> **PROBLEM REQUIREMENTS**
Among the lines below, list those containing the string "thumb".

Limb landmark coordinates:
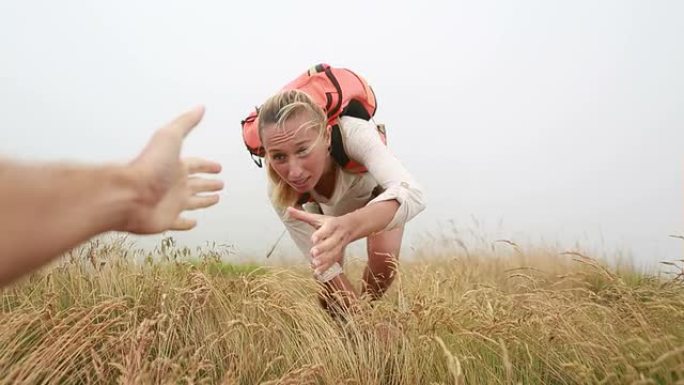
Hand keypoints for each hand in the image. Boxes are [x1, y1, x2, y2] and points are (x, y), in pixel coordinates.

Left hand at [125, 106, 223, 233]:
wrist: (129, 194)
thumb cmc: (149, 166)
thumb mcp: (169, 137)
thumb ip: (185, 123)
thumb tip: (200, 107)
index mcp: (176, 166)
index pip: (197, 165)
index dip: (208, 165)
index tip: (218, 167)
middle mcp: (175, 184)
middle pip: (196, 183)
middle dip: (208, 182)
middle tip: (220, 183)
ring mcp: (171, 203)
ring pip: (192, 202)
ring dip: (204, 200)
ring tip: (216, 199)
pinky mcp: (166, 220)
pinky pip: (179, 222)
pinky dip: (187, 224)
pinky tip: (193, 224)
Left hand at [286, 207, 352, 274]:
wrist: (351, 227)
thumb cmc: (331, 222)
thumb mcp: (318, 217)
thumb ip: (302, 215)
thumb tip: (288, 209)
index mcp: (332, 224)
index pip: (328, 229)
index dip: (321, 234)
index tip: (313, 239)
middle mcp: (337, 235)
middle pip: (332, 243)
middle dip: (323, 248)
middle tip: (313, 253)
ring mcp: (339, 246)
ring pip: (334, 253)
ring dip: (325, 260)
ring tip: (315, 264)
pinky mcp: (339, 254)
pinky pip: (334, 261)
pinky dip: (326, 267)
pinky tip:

> **ANSWER AREA**
thumb cmc: (149, 166)
thumb mcp: (169, 137)
thumb ip: (185, 123)
thumb tip: (200, 107)
thumb cmc: (331, 222)
thumb mcp: (318, 217)
thumb ip: (302, 215)
thumb tip: (288, 209)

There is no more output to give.